Selected excerpt ->

________________________________________

But what if we could keep the openness that made the internet great while adding the identity layer it always lacked?

This is where blockchain technology and Self-Sovereign Identity (SSI) enter the story. Just as TCP/IP provided the foundation for the internet’s explosive growth, platforms like Concordium are laying the groundwork for the next phase of our digital evolution.

To understand why this matters—and why the rise of platforms like Concordium may be as inevitable as the internet’s triumph over closed systems like Minitel—we need to explore the origins of blockchain, starting with its arrival in 2009 during a time of financial upheaval.

4 The Rise of Blockchain and Self-Sovereign Identity

In 2009, while the world was still reeling from the financial crisis, an anonymous figure (or group) known as Satoshi Nakamoto quietly released a whitepaper that would change everything. The paper, titled "Bitcoin: A Peer-to-Peer Electronic Cash System," introduced the world to blockchain technology.

At first glance, blockchain might seem like an unlikely hero in our quest for digital identity. After all, isn't blockchain just about cryptocurrencies and speculative investments? This narrow view misses the forest for the trees.

Think of blockchain as digital Lego. Bitcoin was just the first structure built with these blocks. But once you have the blocks, you can build almost anything. And one of the most promising structures we can build is a new system of identity.

"..The economic value potential for digital ID is different in emerging versus mature economies. ?For emerging economies, the average value creation potential of digital ID is the equivalent of 6% of GDP by 2030; for mature economies, the average value creation is the equivalent of 3% of GDP by 2030.." - The Wall Street Journal

To understand why, let's return to our friend Alice from earlier. Remember her 127 online accounts? In a blockchain-based identity system, Alice wouldn't need 127 accounts. She'd have one decentralized identifier (DID), which she controls entirely. This DID would be like a master key, allowing Alice to prove who she is across the digital landscape without revealing more information than necessary.

________________________________________

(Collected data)

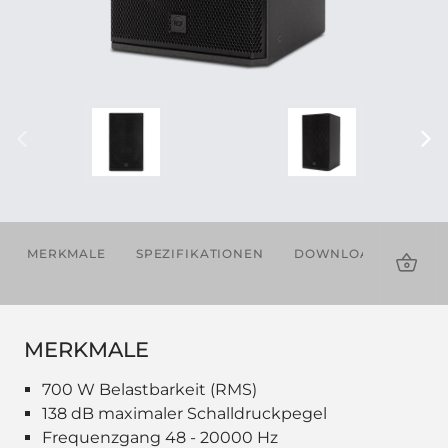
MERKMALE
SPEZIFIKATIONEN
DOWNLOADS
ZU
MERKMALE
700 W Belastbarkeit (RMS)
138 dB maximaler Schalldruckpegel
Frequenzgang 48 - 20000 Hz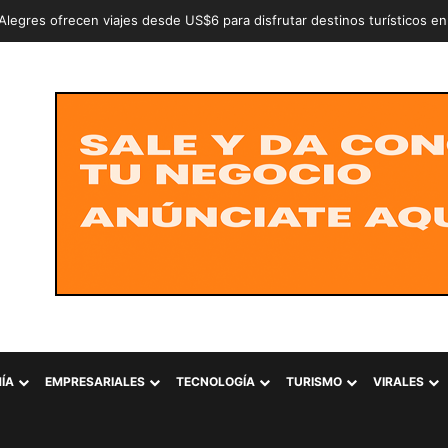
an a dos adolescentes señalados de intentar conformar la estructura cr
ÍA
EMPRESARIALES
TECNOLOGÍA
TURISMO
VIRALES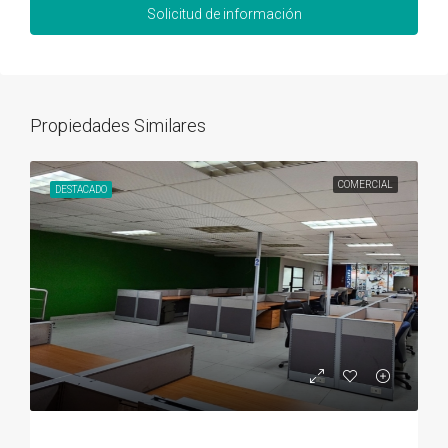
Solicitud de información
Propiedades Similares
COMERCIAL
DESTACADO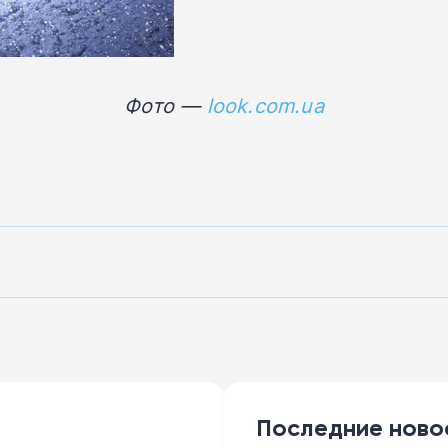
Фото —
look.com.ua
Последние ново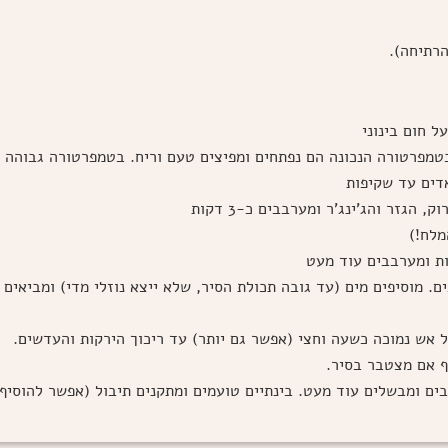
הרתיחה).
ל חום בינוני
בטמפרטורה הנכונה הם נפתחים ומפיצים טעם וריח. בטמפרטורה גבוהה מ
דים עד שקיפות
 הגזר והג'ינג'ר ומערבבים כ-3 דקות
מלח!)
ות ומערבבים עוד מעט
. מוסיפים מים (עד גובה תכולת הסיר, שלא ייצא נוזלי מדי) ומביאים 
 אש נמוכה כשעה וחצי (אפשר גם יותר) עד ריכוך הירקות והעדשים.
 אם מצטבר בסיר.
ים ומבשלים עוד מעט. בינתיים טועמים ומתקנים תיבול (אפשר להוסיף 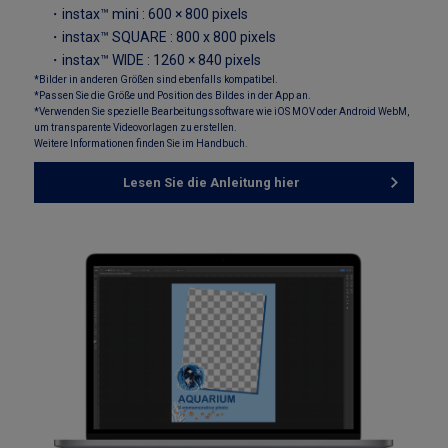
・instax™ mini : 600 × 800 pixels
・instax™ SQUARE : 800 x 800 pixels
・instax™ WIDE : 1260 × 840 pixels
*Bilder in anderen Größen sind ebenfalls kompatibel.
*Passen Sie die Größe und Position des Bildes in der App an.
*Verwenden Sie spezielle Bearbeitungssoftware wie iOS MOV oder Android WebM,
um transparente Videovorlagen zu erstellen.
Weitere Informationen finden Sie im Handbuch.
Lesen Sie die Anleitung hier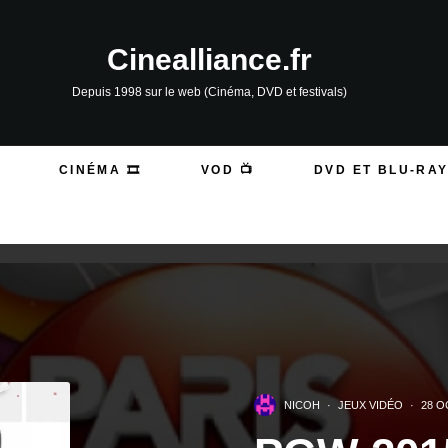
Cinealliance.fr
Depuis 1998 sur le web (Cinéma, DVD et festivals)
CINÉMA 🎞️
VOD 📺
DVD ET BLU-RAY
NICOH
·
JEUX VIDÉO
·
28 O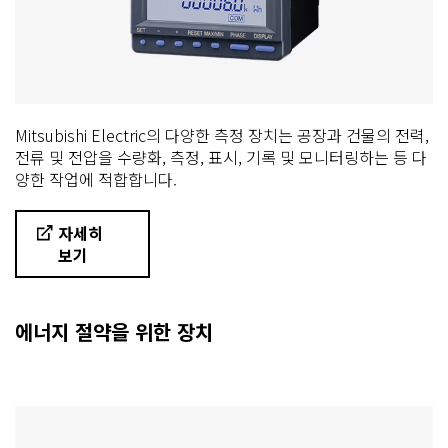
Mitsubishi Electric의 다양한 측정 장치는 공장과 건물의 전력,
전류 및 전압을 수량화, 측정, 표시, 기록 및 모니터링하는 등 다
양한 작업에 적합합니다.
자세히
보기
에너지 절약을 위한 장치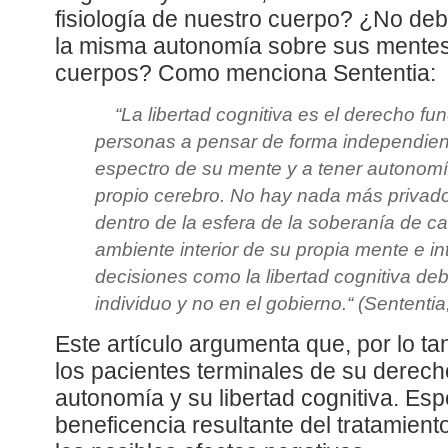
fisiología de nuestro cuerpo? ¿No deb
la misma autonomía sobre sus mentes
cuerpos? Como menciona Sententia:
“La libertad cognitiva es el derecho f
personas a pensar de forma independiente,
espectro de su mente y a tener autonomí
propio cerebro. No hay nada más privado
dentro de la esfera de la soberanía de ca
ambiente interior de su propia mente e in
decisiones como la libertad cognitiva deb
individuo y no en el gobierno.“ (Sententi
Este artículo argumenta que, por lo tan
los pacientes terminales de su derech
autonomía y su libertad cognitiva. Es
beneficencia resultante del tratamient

________________________________________

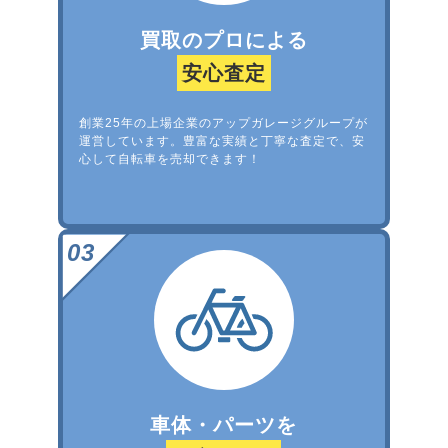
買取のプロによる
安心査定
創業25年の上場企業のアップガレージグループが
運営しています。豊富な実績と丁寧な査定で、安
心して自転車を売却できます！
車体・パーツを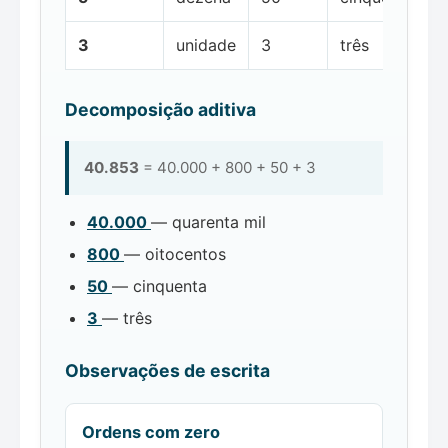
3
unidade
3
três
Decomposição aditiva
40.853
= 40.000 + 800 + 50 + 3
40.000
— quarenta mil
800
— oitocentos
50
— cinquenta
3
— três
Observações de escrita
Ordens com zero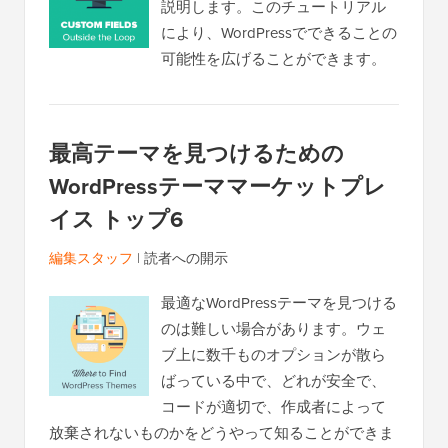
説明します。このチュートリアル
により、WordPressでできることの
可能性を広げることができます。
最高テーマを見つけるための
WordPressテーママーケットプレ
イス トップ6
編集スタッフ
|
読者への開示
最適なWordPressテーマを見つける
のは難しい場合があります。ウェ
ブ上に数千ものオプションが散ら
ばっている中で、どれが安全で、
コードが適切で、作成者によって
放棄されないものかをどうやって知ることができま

________________________________________

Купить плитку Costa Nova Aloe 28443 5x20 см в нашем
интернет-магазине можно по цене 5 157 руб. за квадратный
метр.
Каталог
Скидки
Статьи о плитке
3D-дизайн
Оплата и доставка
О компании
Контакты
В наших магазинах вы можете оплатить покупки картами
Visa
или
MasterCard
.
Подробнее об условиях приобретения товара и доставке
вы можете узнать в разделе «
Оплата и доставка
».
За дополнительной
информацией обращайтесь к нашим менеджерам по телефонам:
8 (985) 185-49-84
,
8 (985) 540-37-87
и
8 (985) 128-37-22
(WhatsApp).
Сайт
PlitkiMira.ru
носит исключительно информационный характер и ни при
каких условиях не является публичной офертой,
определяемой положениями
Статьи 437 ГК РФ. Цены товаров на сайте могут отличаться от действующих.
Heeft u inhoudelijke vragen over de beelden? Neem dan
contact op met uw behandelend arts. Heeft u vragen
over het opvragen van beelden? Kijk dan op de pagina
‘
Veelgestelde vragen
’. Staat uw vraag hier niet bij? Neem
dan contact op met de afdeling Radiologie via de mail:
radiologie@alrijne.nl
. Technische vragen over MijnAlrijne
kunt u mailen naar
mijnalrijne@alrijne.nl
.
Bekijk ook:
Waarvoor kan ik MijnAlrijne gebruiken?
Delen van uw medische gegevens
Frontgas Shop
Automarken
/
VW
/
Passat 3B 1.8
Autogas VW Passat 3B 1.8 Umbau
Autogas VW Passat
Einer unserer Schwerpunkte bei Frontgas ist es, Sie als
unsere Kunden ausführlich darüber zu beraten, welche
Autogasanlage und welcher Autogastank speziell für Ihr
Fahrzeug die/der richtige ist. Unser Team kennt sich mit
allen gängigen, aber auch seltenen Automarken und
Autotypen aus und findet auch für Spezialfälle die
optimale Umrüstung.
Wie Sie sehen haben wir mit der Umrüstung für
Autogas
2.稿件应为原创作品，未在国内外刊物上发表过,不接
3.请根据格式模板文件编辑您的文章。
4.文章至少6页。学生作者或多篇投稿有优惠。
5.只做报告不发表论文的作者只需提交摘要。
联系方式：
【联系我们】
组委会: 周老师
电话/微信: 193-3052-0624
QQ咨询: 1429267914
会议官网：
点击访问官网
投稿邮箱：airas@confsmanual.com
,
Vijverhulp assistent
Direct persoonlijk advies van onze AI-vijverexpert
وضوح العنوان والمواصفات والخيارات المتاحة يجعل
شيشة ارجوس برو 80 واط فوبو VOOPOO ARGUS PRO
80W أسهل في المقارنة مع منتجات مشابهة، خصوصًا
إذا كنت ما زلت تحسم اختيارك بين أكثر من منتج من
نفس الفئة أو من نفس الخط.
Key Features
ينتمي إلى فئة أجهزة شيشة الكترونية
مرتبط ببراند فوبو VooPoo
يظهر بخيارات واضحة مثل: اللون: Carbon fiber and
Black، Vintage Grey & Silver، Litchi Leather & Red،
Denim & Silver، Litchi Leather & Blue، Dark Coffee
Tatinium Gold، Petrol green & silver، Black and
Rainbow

________________________________________

What to produce ->
Set down the passage on blockchain and digital identity between "At first glance, blockchain" and "for the trees.", inclusive, word for word.

Result of the task ->
At first glance, blockchain might seem like an unlikely hero in our quest for digital identity. After all, isn't blockchain just about cryptocurrencies and speculative investments? This narrow view misses the forest for the trees.